Visceral causes of CPP include urological, gynecological, and gastrointestinal (GI) origins, with the latter being caused by irritable bowel syndrome (IBS)¹. IBS is a chronic, often debilitating, and highly prevalent disorder of gut–brain interaction (previously called functional GI disorders). Furthermore, it is one of the most common diagnoses in women with CPP, occurring in up to 35% of them³. However, IBS is frequently underdiagnosed or inadequately treated in women with concurrent CPP²,⁴. The diagnosis can be established using the Rome criteria, which require abdominal pain associated with changes in bowel movement frequency and stool consistency⁵.

The prevalence of IBS among individuals with CPP varies widely, with some studies reporting rates as high as one-third of patients⁶. Several factors are classically associated with this comorbidity, including age, female sex, endometriosis, dyspareunia, dysmenorrhea, a history of pelvic inflammatory disease, depression, anxiety, a history of sexual and/or physical abuse, increased healthcare utilization and financial burden, and reduced quality of life⁶,⁷.

This systematic review and meta-analysis aimed to evaluate the prevalence and identify potential new associated factors in patients with IBS and CPP over the past two decades.

METHODS

Study design

This is a systematic review and meta-analysis conducted according to Preferred Reporting Items for Systematic Reviews and Meta-Analysis (PRISMA), under the ID number CRD42024593935, approved in October 2024, in the Prospective International Registry of Systematic Reviews (Prospero).

The study followed the PICO strategy:

Population (P): Women with CPP or IBS;
Intervention (I): Not applicable;
Comparison (C): Control group without CPP or IBS;
Outcomes (O): Factors associated with CPP and IBS.

Eligibility criteria

Original studies that investigated CPP and IBS were included in order to answer the question: "What factors can predict the occurrence of IBS in women with CPP?."

Review articles, duplicate publications, case reports, and studies focusing exclusively on either IBS or CPP were excluded. Studies involving patients with organ failure, obesity, diabetes mellitus, thyroid, collagen, or hematologic disorders, visceral cancer, conditions causing GI symptoms, antibiotic use, gynecological or urological disorders, pregnancy, inguinal hernia, stroke, severe psychotic episodes, intellectual disability, dementia, a history of abdominal surgery, or individuals who were incarcerated were also excluded.

Sources and search strategy

The literature search was conducted between June 2024 and March 2025 using Scielo, PubMed, and Google Scholar platforms. The descriptors used were "pelvic pain," "irritable bowel syndrome," and "chronic pain," combined with the Boolean operator AND, covering studies from the past 20 years.

Two researchers performed these steps independently, with a third reviewer consulted in cases of disagreement or divergence.

- **Given records**
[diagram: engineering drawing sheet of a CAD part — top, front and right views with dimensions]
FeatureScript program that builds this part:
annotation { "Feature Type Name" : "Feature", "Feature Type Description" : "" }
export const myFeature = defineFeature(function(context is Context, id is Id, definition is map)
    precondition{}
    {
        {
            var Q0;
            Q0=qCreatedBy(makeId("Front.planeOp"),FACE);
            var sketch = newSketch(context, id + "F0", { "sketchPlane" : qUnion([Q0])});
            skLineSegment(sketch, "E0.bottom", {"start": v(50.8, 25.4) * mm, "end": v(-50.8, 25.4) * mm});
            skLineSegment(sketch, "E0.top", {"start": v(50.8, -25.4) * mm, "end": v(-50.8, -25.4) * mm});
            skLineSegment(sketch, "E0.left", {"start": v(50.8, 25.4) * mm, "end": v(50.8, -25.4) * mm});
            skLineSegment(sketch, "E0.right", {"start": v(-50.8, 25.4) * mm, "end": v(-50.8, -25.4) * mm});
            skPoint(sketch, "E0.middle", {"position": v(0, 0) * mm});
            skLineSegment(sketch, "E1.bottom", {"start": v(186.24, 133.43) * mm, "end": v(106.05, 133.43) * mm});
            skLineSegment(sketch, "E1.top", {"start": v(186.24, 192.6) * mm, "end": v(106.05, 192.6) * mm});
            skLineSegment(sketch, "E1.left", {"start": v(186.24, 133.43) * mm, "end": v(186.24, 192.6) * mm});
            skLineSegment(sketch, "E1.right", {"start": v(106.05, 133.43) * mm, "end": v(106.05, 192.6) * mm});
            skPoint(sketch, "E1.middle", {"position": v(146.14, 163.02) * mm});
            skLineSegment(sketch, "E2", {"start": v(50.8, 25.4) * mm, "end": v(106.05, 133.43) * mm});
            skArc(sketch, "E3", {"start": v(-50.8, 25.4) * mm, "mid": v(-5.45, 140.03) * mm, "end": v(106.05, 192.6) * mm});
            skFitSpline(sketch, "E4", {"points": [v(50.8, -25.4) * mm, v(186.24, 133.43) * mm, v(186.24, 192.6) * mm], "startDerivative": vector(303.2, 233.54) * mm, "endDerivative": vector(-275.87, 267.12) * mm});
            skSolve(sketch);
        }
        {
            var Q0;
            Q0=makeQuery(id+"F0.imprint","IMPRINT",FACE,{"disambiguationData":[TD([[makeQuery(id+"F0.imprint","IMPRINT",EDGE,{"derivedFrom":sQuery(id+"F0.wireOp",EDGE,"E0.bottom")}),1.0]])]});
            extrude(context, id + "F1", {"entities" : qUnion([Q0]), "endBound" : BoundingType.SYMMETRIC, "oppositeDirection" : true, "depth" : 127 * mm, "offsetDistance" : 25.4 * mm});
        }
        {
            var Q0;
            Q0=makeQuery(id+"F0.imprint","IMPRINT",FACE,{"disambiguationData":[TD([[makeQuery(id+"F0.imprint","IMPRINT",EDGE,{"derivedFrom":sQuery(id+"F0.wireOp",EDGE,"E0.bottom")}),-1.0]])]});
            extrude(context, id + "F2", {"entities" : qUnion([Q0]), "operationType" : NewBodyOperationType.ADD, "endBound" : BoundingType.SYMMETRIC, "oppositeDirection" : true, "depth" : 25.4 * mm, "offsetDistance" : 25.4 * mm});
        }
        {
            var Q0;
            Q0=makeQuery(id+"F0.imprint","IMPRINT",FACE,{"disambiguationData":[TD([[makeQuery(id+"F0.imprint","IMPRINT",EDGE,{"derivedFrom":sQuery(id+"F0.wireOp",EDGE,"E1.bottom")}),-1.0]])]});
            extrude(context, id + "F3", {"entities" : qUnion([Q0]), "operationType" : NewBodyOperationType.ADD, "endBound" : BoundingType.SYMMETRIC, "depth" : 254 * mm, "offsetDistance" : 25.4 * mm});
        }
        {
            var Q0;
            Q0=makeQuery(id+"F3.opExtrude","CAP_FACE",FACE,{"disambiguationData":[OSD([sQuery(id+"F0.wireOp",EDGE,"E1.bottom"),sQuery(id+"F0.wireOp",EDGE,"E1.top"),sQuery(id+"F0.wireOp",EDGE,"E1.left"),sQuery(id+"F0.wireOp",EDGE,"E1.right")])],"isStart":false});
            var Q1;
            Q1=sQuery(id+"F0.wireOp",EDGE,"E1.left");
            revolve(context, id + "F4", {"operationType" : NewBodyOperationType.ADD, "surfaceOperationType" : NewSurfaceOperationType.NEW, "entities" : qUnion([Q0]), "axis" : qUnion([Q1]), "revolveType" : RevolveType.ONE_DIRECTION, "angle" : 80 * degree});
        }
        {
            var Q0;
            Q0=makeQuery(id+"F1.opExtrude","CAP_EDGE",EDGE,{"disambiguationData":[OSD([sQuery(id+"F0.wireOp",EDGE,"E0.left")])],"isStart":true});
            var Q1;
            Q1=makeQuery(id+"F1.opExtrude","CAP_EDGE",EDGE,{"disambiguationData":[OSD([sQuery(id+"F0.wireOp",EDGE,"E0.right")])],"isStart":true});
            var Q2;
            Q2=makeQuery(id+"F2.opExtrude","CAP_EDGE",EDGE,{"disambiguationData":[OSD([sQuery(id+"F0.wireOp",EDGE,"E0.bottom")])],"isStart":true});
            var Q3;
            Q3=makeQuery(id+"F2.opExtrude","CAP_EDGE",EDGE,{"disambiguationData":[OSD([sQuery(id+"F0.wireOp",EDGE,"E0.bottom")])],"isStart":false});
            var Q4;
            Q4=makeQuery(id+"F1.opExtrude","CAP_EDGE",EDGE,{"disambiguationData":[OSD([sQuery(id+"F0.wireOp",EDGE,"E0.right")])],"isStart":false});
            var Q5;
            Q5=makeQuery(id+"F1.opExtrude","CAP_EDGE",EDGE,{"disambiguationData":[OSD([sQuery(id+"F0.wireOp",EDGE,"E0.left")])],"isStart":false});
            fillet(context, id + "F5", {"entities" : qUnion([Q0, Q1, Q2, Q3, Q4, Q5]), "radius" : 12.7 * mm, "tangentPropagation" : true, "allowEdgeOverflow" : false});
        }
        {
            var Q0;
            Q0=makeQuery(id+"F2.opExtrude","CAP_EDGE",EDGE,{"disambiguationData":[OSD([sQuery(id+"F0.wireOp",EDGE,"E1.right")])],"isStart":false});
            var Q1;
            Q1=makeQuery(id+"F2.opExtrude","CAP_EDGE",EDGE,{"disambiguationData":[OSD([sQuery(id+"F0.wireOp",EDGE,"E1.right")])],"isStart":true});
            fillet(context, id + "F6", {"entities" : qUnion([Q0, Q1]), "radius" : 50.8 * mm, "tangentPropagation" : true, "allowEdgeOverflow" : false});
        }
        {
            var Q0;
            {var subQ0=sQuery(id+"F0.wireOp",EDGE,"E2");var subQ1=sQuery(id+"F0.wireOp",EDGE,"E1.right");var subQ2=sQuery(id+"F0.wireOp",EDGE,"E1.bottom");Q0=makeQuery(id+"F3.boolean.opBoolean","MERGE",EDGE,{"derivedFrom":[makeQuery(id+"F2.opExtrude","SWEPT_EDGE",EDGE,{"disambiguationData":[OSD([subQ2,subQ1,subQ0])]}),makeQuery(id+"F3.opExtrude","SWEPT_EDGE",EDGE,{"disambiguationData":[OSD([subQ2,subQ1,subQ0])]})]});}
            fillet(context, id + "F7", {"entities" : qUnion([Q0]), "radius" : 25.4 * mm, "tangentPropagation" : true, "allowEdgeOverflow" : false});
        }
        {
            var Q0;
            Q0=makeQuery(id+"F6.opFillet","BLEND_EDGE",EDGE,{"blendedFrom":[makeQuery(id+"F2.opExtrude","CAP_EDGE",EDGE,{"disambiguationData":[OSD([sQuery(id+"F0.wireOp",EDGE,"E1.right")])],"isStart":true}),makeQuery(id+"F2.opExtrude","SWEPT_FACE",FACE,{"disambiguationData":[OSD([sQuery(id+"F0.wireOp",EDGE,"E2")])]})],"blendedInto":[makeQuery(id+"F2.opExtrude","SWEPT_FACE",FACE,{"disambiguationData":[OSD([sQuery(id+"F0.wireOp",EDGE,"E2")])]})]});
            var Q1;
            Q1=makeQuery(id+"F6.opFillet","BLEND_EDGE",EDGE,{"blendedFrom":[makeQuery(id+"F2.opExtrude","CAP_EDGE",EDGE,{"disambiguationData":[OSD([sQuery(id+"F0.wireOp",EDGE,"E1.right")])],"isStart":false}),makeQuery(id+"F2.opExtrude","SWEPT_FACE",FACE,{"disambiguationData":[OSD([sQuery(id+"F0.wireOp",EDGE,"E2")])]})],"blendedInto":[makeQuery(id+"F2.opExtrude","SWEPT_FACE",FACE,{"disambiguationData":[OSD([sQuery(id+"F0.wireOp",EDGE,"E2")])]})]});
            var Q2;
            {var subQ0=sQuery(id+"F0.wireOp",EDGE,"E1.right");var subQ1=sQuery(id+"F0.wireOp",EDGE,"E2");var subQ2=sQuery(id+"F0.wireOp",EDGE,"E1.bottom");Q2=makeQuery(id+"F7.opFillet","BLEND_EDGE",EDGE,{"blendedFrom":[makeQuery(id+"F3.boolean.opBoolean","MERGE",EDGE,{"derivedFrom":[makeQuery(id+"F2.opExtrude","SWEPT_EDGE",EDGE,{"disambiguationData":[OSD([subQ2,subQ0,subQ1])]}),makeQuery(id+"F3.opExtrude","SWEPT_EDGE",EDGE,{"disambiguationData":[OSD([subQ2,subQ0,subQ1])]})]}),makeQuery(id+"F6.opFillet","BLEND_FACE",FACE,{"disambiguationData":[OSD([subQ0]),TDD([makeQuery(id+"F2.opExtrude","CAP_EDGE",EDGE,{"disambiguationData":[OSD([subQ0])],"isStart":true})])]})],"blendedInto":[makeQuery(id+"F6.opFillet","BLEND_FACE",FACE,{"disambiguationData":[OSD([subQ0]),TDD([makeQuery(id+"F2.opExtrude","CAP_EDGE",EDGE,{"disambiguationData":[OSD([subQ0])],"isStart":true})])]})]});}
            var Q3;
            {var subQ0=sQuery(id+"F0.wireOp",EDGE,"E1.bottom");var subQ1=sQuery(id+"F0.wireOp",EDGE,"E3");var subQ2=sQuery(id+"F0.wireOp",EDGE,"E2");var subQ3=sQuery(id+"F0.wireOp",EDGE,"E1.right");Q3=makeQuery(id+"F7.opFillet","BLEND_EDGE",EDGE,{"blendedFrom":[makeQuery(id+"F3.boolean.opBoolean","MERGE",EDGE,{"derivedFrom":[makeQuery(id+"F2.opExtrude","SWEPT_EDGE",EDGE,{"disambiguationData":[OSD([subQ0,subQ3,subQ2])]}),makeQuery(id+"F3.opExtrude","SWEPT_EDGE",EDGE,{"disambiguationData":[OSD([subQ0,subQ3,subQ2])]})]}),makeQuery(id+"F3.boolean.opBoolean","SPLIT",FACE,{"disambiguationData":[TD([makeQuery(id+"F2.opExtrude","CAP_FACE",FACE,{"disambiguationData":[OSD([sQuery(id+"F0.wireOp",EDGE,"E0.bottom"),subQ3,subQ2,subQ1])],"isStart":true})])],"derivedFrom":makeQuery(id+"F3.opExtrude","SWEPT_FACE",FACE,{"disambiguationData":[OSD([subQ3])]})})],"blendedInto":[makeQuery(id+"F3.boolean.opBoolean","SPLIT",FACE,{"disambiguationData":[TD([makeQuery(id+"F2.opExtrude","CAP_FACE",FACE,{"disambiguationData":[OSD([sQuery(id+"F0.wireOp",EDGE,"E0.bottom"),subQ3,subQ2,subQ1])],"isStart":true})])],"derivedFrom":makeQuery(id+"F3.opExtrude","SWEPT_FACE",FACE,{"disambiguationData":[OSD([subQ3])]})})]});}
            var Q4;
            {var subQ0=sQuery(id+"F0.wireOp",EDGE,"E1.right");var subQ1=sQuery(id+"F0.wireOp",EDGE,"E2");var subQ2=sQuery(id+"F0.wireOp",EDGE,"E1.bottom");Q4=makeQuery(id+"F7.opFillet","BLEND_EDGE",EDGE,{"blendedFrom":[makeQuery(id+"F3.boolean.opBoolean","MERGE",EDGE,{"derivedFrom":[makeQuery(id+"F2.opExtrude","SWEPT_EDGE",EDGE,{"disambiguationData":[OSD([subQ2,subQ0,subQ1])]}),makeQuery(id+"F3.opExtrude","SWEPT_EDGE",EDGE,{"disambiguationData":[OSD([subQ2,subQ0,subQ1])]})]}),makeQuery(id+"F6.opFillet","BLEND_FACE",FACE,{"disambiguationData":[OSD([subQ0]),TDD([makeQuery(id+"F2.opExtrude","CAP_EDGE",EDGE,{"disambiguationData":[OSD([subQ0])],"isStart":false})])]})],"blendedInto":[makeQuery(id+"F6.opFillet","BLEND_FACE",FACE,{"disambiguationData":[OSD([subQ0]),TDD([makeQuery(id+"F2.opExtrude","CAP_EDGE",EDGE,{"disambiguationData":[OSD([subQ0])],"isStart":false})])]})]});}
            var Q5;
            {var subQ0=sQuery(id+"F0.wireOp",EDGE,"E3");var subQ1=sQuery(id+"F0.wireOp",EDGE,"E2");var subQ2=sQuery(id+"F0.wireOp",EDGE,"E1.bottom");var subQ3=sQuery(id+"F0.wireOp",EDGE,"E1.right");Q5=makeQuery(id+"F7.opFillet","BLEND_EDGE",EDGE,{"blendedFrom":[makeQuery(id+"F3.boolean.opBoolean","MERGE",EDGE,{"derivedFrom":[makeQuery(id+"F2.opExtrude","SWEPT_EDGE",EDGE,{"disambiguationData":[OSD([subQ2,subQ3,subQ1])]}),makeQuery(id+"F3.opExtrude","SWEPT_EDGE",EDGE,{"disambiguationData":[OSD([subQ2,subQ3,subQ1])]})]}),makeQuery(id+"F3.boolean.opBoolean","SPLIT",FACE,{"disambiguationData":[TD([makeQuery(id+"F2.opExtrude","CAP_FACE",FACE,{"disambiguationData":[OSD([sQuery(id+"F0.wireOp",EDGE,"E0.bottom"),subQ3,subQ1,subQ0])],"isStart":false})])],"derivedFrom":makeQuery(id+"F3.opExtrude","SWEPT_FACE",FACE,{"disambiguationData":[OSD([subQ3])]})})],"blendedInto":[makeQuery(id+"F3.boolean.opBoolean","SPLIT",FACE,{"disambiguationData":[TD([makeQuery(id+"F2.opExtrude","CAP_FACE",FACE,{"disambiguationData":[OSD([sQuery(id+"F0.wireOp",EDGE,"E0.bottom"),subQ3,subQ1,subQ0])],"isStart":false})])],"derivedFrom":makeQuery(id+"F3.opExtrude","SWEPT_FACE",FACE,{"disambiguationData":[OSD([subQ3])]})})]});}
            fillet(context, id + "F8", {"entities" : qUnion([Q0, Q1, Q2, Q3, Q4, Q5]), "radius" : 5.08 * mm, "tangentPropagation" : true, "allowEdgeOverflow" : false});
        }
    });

- **What to do**
(1) According to the passage on IBS and chronic pelvic pain, which platforms did the literature search use?
(2) In the passage on IBS and chronic pelvic pain, turn the paragraph beginning "Review articles, duplicate publications" into a bulleted list that keeps its main facts.
(3) Continue the passage on IBS and chronic pelvic pain, starting after its final sentence.

- **Results in order**
(1) Scielo, PubMed, and Google Scholar.

(2)
Excluded studies:
- Review articles, duplicate publications, and case reports
- Studies focusing only on IBS or only on CPP
- Studies involving patients with:
  - organ failure, obesity, or diabetes mellitus
  - thyroid, collagen, or hematologic disorders
  - visceral cancer or conditions causing GI symptoms
  - antibiotic use
  - gynecological or urological disorders
  - pregnancy or inguinal hernia
  - stroke, severe psychotic episodes, intellectual disability, or dementia
  - a history of abdominal surgery
- Studies involving incarcerated individuals

(3)
Data recording

A database was created using Microsoft Excel 2019. The factors analyzed were grouped into sociodemographic characteristics (age, location, marital status, education level, and degree of urbanization), lifestyle and behavioral factors (alcohol consumption, smoking, physical inactivity, and oral contraceptive use), comorbidities and clinical history (previous surgeries, endometriosis, adenomyosis, and hypertension), mental health and psychosocial factors (occupational stress, insomnia, sexual violence, depression, and anxiety), pain and related conditions (abdominal pain, fibromyalgia, migraine, back pain, dysmenorrhea, dyspareunia, and pain duration), and GI signs and symptoms (stool characteristics, constipation, diarrhea, abdominal distension, mucus or blood in stool, gas, and frequency of bowel movement).

Synthesis results

To integrate the findings of the included studies, the results were summarized qualitatively, and the quantitative data were combined and presented descriptively in tabular form.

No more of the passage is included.